Closest to the ramp leading up from the basement were parking spaces for the embassy's vehicles, the Jeep Wagoneers and such used for taxi service, and for the half dozen nearly identical "embassy cars." These were new, or nearly new, BMWs. They were either dark blue or black 5- and 7-series models, and they were all armored. They all carried diplomat license plates.

There were five of these vehicles lined up as Masterson and Darby crossed the basement. The big black 760Li reserved for the ambassador was there, and its spare, and Darby's car, and the consul general's, and Ken Lowery's. Lowery was the embassy's security officer. The military attache's car was gone-he had a tendency to go home early-and Masterson's was in the shop getting the right front fender replaced.

Darby's driver, who had been sitting on a folding chair at the foot of the ramp with the other drivers, got up when he saw them coming and had both rear doors open for them by the time they reached Darby's car.

One of the many reasons it wasn't much of a secret that Alex Darby was the CIA station chief was that he had a personal embassy car. None of the other attaches did.

All the drivers were employees of the private security service that guarded the embassy. They were all supposed to be retired policemen, which permitted them the right to carry a gun. It wasn't much of a secret, either, that all of them were really in the employ of Argentina's intelligence service, called SIDE, which was sort of an Argentine version of the CIA, the Secret Service, and the FBI combined.

"We'll be dropping Mr. Masterson at his house," Darby announced when they were in the car. "Go there first."

"Actually, Betsy's going to be waiting for me-is, in fact, probably already waiting for me-at the Kansas," Masterson said. "Drop me there, please."

The Kansas was a widely popular restaurant on Avenida Libertador in a classy section of Buenos Aires called San Isidro. Getting out of the embassy grounds was not simple. First, the security people checked the identity of the driver, and then the passengers, and then logged their Time Out on the appropriate form. Then, for reasons Masterson didn't pretend to understand, the car was searched, starting with the trunk and ending with the undercarriage being carefully examined using a large round mirror on a pole.

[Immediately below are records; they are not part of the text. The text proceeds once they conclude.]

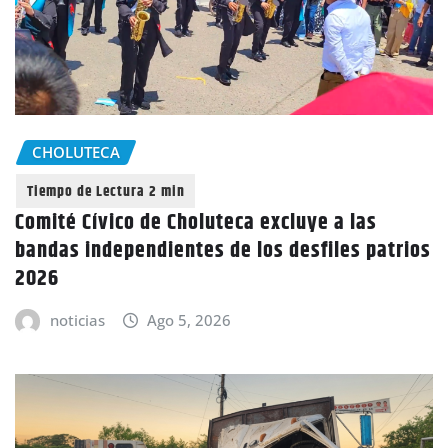
CHOLUTECA
Comité Cívico de Choluteca excluye a las
bandas independientes de los desfiles patrios
2026
noticias
Ago 5, 2026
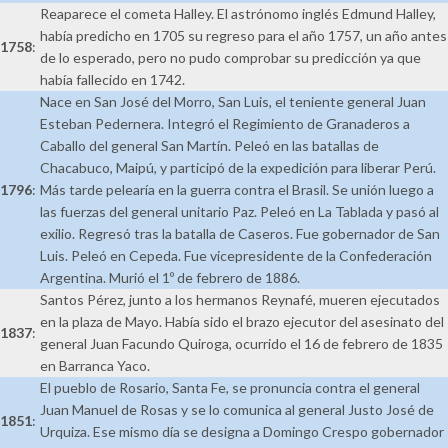
Reaparece el cometa Halley. El astrónomo inglés Edmund Halley,
había predicho en 1705 su regreso para el año 1757, un año antes
1758
:
de lo esperado, pero no pudo comprobar su predicción ya que
había fallecido en 1742.
Nace en San José del Morro, San Luis, el teniente general Juan
Esteban Pedernera. Integró el Regimiento de Granaderos a
Caballo del general San Martín. Peleó en las batallas de
Chacabuco, Maipú, y participó de la expedición para liberar Perú.
1796
:
Más tarde pelearía en la guerra contra el Brasil. Se unión luego a
las fuerzas del general unitario Paz. Peleó en La Tablada y pasó al
exilio. Regresó tras la batalla de Caseros. Fue gobernador de San
Luis. Peleó en Cepeda. Fue vicepresidente de la Confederación
Argentina. Murió el 1º de febrero de 1886.
Santos Pérez, junto a los hermanos Reynafé, mueren ejecutados
en la plaza de Mayo. Había sido el brazo ejecutor del asesinato del
1837
:
general Juan Facundo Quiroga, ocurrido el 16 de febrero de 1835
en Barranca Yaco.
El pueblo de Rosario, Santa Fe, se pronuncia contra el general
Juan Manuel de Rosas y se lo comunica al general Justo José de
1851
:
Urquiza. Ese mismo día se designa a Domingo Crespo gobernador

Only then was the car permitted to approach the gate. When that happened, three three-foot-in-diameter barriers were lowered into the pavement. By the time that happened, the lookout stationed at the gate by the demonstrators had time to summon the protestors, and one of the Mounted Police sergeants had time to summon reinforcements, two dozen of whom either ran up on foot or trotted up on horseback, to force the passage of the car through the demonstrators.

Then the double gates were opened, the car left the embassy grounds, and the demonstrators began to do their thing.

No real damage was done, but the thumping on the roof of the BMW was unnerving, and so were the hateful faces of some of the demonstrators. Only some. From what Masterson could see, most of the demonstrators just seemed to be having a good time.

In a minute or so, they were through the demonstrators and, finding a hole in the fast-moving traffic, headed for Avenida Libertador.

Alex Darby gestured in the general direction of the Residence-the ambassador's home, a huge stone mansion-which faced on Avenida Libertador about five hundred yards from the embassy.